WORK REQUIRED: Copy out all of the data below with no alterations.

*-*-*

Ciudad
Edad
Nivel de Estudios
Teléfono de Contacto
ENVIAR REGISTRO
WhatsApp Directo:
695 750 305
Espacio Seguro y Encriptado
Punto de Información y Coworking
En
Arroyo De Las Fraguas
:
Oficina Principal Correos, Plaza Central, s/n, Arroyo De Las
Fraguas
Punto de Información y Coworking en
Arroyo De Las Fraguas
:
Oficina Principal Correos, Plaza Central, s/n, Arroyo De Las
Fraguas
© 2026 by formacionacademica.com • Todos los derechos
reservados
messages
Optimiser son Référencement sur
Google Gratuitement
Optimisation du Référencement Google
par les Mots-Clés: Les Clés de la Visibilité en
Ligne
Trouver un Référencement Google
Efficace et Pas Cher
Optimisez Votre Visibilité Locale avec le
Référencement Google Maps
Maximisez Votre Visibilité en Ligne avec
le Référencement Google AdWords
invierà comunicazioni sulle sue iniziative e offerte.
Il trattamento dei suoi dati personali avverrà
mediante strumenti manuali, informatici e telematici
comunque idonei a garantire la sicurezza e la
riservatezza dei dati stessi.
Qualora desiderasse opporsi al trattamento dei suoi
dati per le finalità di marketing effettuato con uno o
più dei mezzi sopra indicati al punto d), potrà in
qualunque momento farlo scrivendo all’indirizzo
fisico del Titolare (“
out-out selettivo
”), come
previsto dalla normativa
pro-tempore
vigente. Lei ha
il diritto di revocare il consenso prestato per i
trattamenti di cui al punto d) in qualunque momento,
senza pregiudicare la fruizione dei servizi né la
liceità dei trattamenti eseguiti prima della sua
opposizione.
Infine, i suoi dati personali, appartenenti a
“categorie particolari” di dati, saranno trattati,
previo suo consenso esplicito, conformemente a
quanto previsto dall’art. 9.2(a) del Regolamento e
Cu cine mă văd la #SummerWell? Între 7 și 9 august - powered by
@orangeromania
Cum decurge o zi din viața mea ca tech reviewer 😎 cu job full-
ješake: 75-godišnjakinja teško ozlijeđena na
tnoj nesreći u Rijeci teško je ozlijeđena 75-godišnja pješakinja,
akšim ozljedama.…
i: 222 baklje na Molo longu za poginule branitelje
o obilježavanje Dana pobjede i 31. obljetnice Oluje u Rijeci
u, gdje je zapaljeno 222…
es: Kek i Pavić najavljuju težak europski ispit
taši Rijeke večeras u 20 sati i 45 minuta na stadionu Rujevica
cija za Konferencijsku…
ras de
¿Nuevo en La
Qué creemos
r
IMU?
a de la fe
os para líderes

*-*-*

ANSWER TO THIS PROBLEM:
Ciudad
Edad
Nivel de Estudios
Teléfono de Contacto
ENVIAR REGISTRO
WhatsApp Directo:
695 750 305
Espacio Seguro y Encriptado
Punto de Información y Coworking
En
Arroyo De Las Fraguas
:
Oficina Principal Correos, Plaza Central, s/n, Arroyo De Las
Fraguas
Punto de Información y Coworking en
Arroyo De Las Fraguas
:
Oficina Principal Correos, Plaza Central, s/n, Arroyo De Las
Fraguas
© 2026 by formacionacademica.com • Todos los derechos
reservados
messages
Optimiser son Référencement sur
Google Gratuitement
Optimisation du Référencement Google
par les Mots-Clés: Les Clés de la Visibilité en
Ligne
Trouver un Référencement Google
Efficace et Pas Cher
Optimisez Votre Visibilité Locale avec le
Référencement Google Maps
Maximisez Votre Visibilité en Ligne avec
le Référencement Google AdWords
invierà comunicazioni sulle sue iniziative e offerte.
Il trattamento dei suoi dati personali avverrà
mediante strumenti manuali, informatici e telematici
comunque idonei a garantire la sicurezza e la
riservatezza dei dati stessi.
Qualora desiderasse opporsi al trattamento dei suoi
dati per le finalità di marketing effettuato con uno o
più dei mezzi sopra indicati al punto d), potrà in
qualunque momento farlo scrivendo all’indirizzo
fisico del Titolare (“
out-out selettivo
”), come
previsto dalla normativa
pro-tempore
vigente. Lei ha
il diritto di revocare il consenso prestato per i
trattamenti di cui al punto d) in qualunque momento,
senza pregiudicare la fruizione dei servizi né la
liceità dei trattamenti eseguiti prima della sua
opposizione.
Infine, i suoi dati personali, appartenenti a
“categorie particolari” di dati, saranno trattati,
previo suo consenso esplicito, conformemente a
quanto previsto dall’art. 9.2(a) del Regolamento e
Cu cine mă văd la #SummerWell? Între 7 și 9 august - powered by
@orangeromania
Cum decurge o zi din viața mea ca tech reviewer 😎 cu job full-
ješake: 75-godišnjakinja teško ozlijeđena na
tnoj nesreći u Rijeci teško je ozlijeđena 75-godišnja pješakinja,
akšim ozljedama.…
i: 222 baklje na Molo longu za poginule branitelje
o obilježavanje Dana pobjede i 31. obljetnice Oluje u Rijeci
u, gdje je zapaljeno 222…
es: Kek i Pavić najavljuju težak europski ispit
taši Rijeke večeras u 20 sati i 45 minuta na stadionu Rujevica
cija za Konferencijsku…
ras de
¿Nuevo en La
Qué creemos
r
IMU?
a de la fe
os para líderes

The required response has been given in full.